Attala memindahkan pandangannya ke benda yang diletakkan Hana dan mengamatinya beberapa detik sebelum akhirnya kembali menatap Hana dengan tatapan bertanya.

"Kemarin kan Kak Attala bilang pengin saya buatkan bekal lagi. Itu bekalnya," jawab Hana sambil menunjuk kotak bekal yang sudah tidak asing bagi Attala.

Attala melotot, terkejut dengan kata-kata Hana, "Han, it was— I was kidding. You don't need to take it too seriously"

Hana tersenyum lebar, "It's okay. Kak Attala mau serius atau bercanda kemarin. Saya yang mau bikinin bekal buat Kak Attala."

Attala masih bergeming, menatap gadis di depannya begitu dalam.

"Just consider it as... euumm," Hana menggumam untuk berpikir kata-kata yang tepat.

"As?" Attala memiringkan kepalanya menunggu Hana menyelesaikan kalimatnya.

"As... bakti saya terhadap Kak Attala di minggu terakhir saya di sini?" Hana sedikit menaikkan nada bicaranya di kata terakhir kalimatnya hingga terkesan dia meminta persetujuan atas apa yang baru saja ia ucapkan. Kekehan kecil juga keluar dari mulut Hana sebab dia merasa kalimatnya terlalu cringe. Hana bahkan sampai hampir bergidik.

Beda dengan Hana yang cengengesan, Attala justru dibuat kembali menekuk wajahnya karena Hana yang lagi-lagi mengungkit tentang minggu terakhirnya di Efharis. Attala merutuki dirinya sendiri atas apa yang dia rasakan saat ini. Bukannya dia sendiri yang meminta Hana untuk dibuatkan bekal selama minggu terakhirnya di sini? Tapi kenapa sekarang dia seolah tidak senang dengan fakta itu?

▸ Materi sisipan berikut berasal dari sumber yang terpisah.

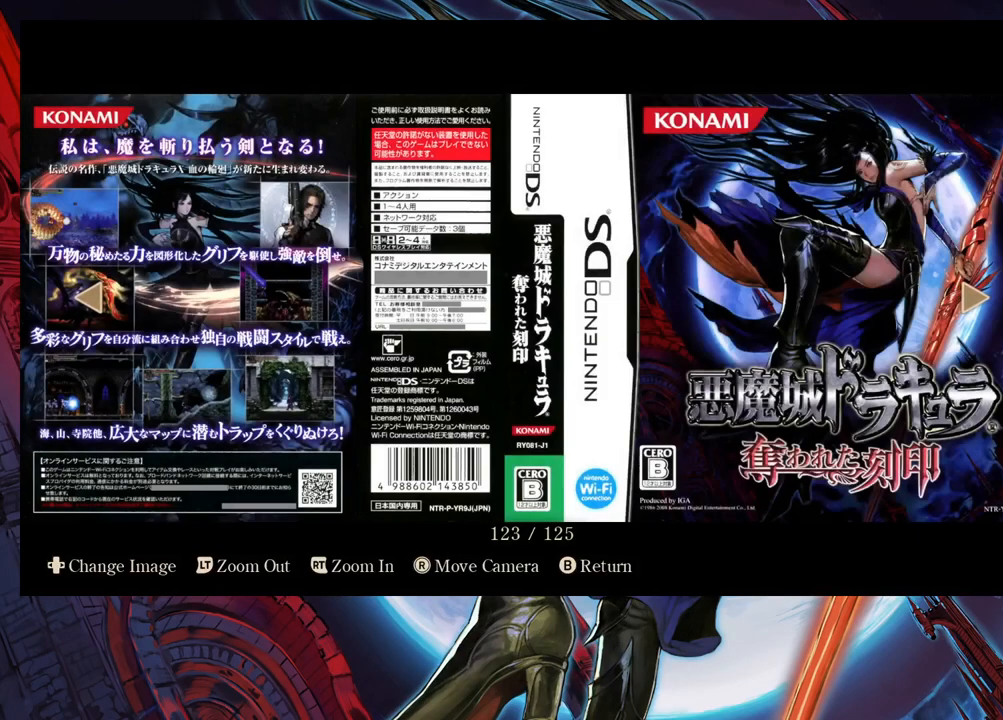
{"buttons": [], "left_stick": "center", "right_stick": "center", "events": [[317, "left_stick", "left"], [483, "left_stick", "center"]]}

"Kak, kok ngelamun lagi, sih?"

Attala mengerjap begitu suara Hana terdengar lagi. Lelaki itu berdeham kemudian berdiri dari kursinya, "Oke, thank you buat bekalnya. Gue boleh makan, kan?"

Hana kembali terkekeh pelan, "Boleh lah, Kak. Malah justru harus dimakan karena Kak Attala sendiri yang minta saya buatkan itu."

Attala tersenyum dan mengangguk. Satu tangannya mengangkat kotak bekal dari atas meja lalu membawanya ke sofa. Attala berniat makan di sana.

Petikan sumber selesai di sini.